Todas las flores de abril
Dates2020 - Ongoing
My sister's death was as if the sun had disappeared, leaving us without the gravitational field around which our lives had orbited since I was a four-year-old kid. This work explores the ramifications
When my dad was a child he had the habit of burying small animals he found dead around his house so he could dig up the skeletons for his collection. My mother has always claimed to feel presences and even to have heard the dead talking near her. At home there has always been this strange relationship with death and a mestizo spirituality that pretended to be catholic but was full of other rituals and traditions.

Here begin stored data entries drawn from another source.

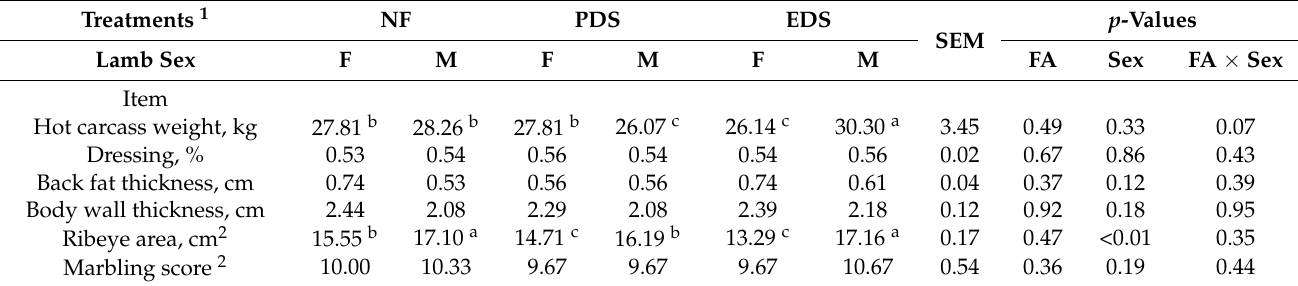
Table 8. Effect of a fatty acid enriched diet during the last 50 days of gestation on male (M) and female (F) lamb carcass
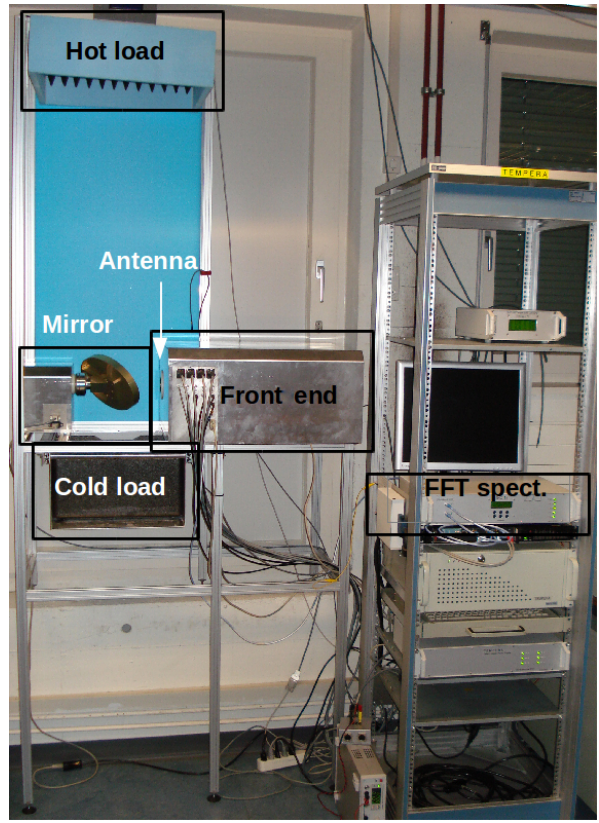
Figure 1. TEMPERA at the laboratory at ExWi, Bern (Switzer- land).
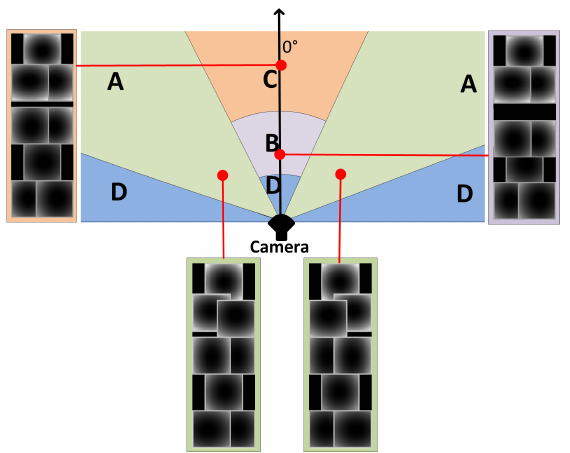
Figure 12. Illustration of adapted deformable part model to fisheye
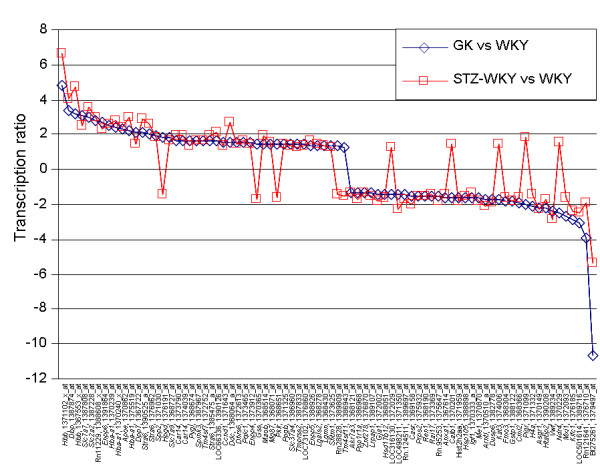
Patterns of transcription for genes consistently differentially expressed between diabetic rats (GK and STZ-WKY) and WKY controls. Genes are listed along the X axis with both Affymetrix probe set names and either symbols for known genes or accession number references for EST sequences. Genes are ranked from the highest (left) to the lowest (right) changes in transcription ratio in the GK vs WKY comparison.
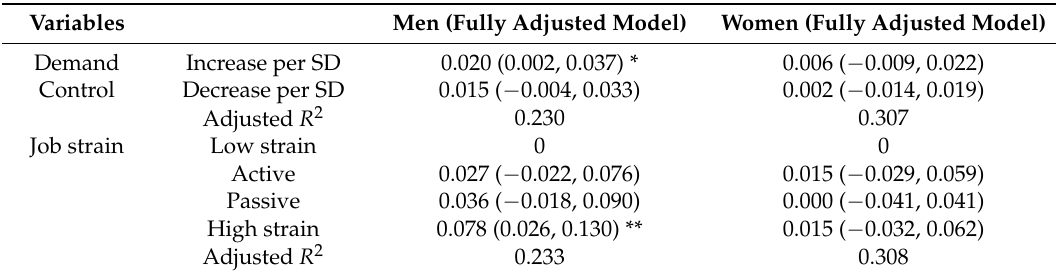
Table 5. Associations of job strain with arterial stiffness in men ( n = 858) and women ( n = 1283) ( β coefficients with 95% confidence intervals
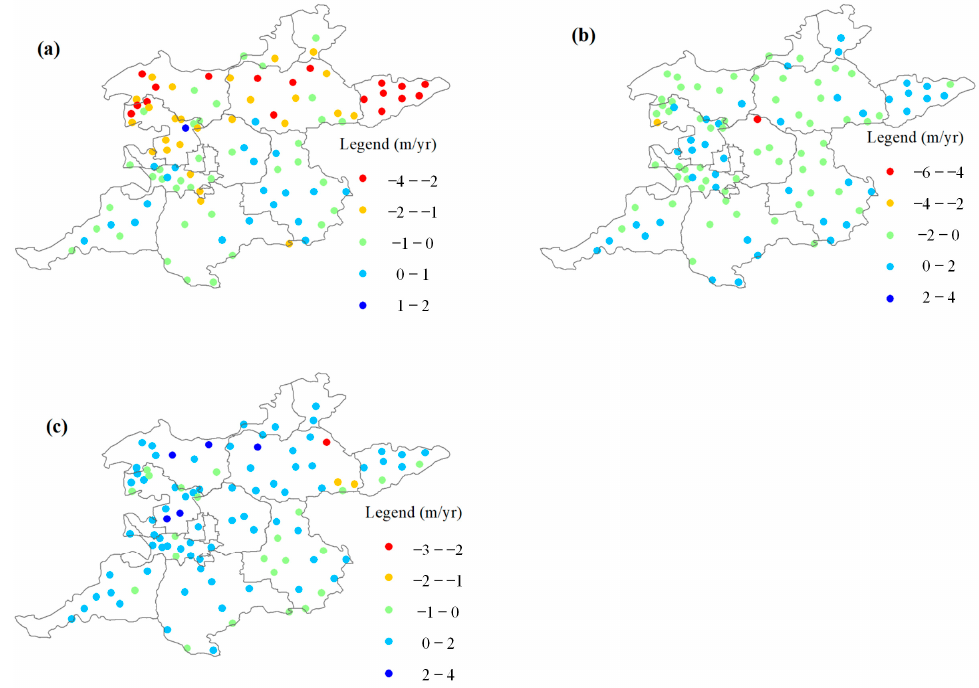
Figure 3. The spatial distribution of △ GWL trends during ( a ) 2005–2011, ( b ) 2012–2014, and ( c ) 2015–2018, respectively.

The night my sister died, in her hospital room were my father, mother and me. We watched as they tried unsuccessfully to resuscitate her, while my father (who is a doctor) counted compressions and looked at his watch, his face sinking lower and lower as the seconds ticked by. Then I had to go out and get my brother and tell him the news. It was a week before her birthday, she was about to turn 21. All the flowers in our garden withered after we lost her.
My sister's death was as if the sun had disappeared, leaving us without the gravitational field around which our lives had orbited since I was a four-year-old kid. This work explores the ramifications that this event had on our family and the effects that the long process of accompanying and caring for a person with serious health issues for almost two decades can have. It is a journey of living through grief and understanding it, reconnecting with the dead: my grandmothers, my uncles, the friends lost along the way. A journey to find a spirituality that honnors that of my ancestors, but also makes sense for my present at the intersection of all the realities and identities that exist within me. Only in this way can the flowers in our garden grow again.